Our house purchase has hit what I hope will be just a hiccup. Knowing that there is a law forbidding the construction of new permanent swimming pools on rural land in Andalucia, we deliberately only viewed houses that already had one. The house we're in the process of buying has the pool both on the escritura and the cadastral register but there appears to be a problem with the document our lawyer has obtained from the town hall. He is asking the vendor when the pool was constructed to try and sort it out. I've checked out past imagery from Google Earth and it definitely shows in 2007 but not as far back as 2004. Does anyone know when these laws were tightened up and if people have been made to fill in any pools? If the pool construction pre-dates the law, will all be well in the end?


----------



## davexf (Jan 26, 2009)

Hola 

Normally after six years you are safe depending on the declared land usage (eg not specially protected)

Davexf


----------



## Navas (Sep 2, 2012)

davexf said:


> Hola
> 
> Normally after six years you are safe depending on the declared land usage (eg not specially protected)
> 
> Davexf


Thank you! As far as I know the land is just ordinary agricultural land. Where would it say if it was protected land?


----------



## snikpoh (Nov 19, 2007)

davexf said:


> Hola
> 
> Normally after six years you are safe depending on the declared land usage (eg not specially protected)
> 
> Davexf


We've just been told (Wednesday of this week) that it's now 20 years - maybe it's a regional thing?


----------



## Navas (Sep 2, 2012)

snikpoh said:


> We've just been told (Wednesday of this week) that it's now 20 years - maybe it's a regional thing?

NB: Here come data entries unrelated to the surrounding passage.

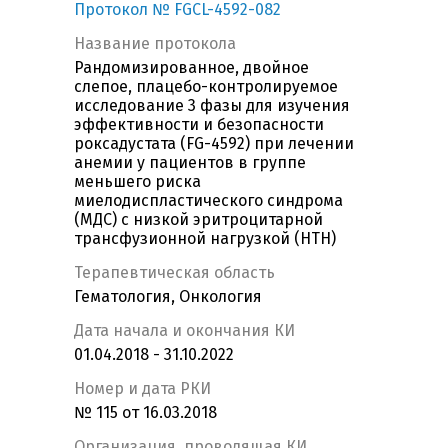
Протокол № FGCL-4592-082
Название протокола
Рандомизированное, двойное
слепое, плацебо-контролируемое
исследование 3 фазы для изучения
эффективности и безопасности
роксадустата (FG-4592) при лечении
анемии у пациентов в группе
меньшего риска
миелодиспластического синдрома
(МДС) с низкой эритроцитарной
трансфузионной нагрузкой (НТН)
Терапевтическая область
Гематология, Онкология
Дата начала и окончания КИ
01.04.2018 - 31.10.2022
Номер и дата РКИ
№ 115 от 16.03.2018
Организация, проводящая КИ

That's worrying! I do hope it is a regional thing. I know it hasn't been there 20 years because it was put in by the current owner who has been there for 13 years. What would they do if it hadn't been there that long?


----------



## snikpoh (Nov 19, 2007)

Navas said:


> That's worrying! I do hope it is a regional thing. I know it hasn't been there 20 years because it was put in by the current owner who has been there for 13 years. What would they do if it hadn't been there that long?

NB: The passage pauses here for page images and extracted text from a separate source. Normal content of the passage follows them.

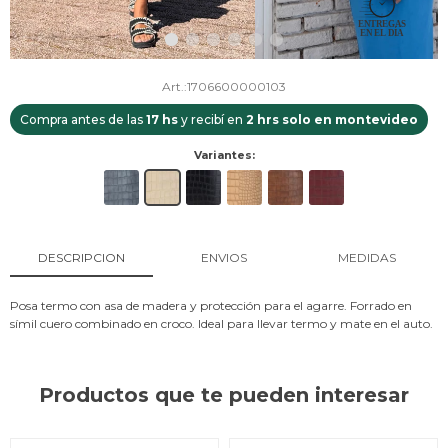
1706600000103
Compra antes de las
17 hs
y recibí en
2 hrs solo en montevideo
Variantes:
DESCRIPCION
ENVIOS
MEDIDAS
Posa termo con asa de madera y protección para el agarre. Forrado en
símil cuero combinado en croco. Ideal para llevar termo y mate en el auto.
Productos que te pueden interesar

Worst case scenario is that they fine you and force you to fill it in. Failing that they will have it filled in and charge you.

Having said that, I've read of people with this demolition order hanging over the,m but nothing's been done - ISTR that this order expires at some point.


I'm sure there are better and more legal houses out there, or, let's hope your lawyer can get it legalised (at the vendors expense).


----------



## Pazcat (Mar 24, 2010)

It's definitely a regional thing so I can't speak for Andalucia but in the Valencia region they introduced a thing called LOTUP which came into affect as we were conveyancing one house.
Basically it meant that the non declared pool which before if it was built longer than 4 years ago it was able to be regularized but as the changed just happened it now means any building has to be older than 15 years.

Turned out it wasn't a problem and could of been regularized but this was on urban land and there were bigger issues with the land anyway.

This link, if it is allowed explains a little about both Valencia LOTUP and Andalucia LOUA laws.
Spanish "land grabs" soon to be a thing of the past? | Solicitors in Spain


----------



## Navas (Sep 2, 2012)

Thanks for that link, Pazcat. It looks to me like it can be legalised and that with an application for retrospective planning permission all could be OK. Fingers firmly crossed.


----------



## Megsmum (Sep 9, 2012)

Fingers well crossed for you xx
You know who I am LOL


----------



## Navas (Sep 2, 2012)

Megsmum said:


> Fingers well crossed for you xx
> You know who I am LOL


Thanks 'Megsmum'! There's no hiding from me. 
xx


----------



## Megsmum (Sep 9, 2012)

I'm with dad at the moment. Just outside Bourne Lincs


----------



## Navas (Sep 2, 2012)

We passed through Lincolnshire yesterday.


----------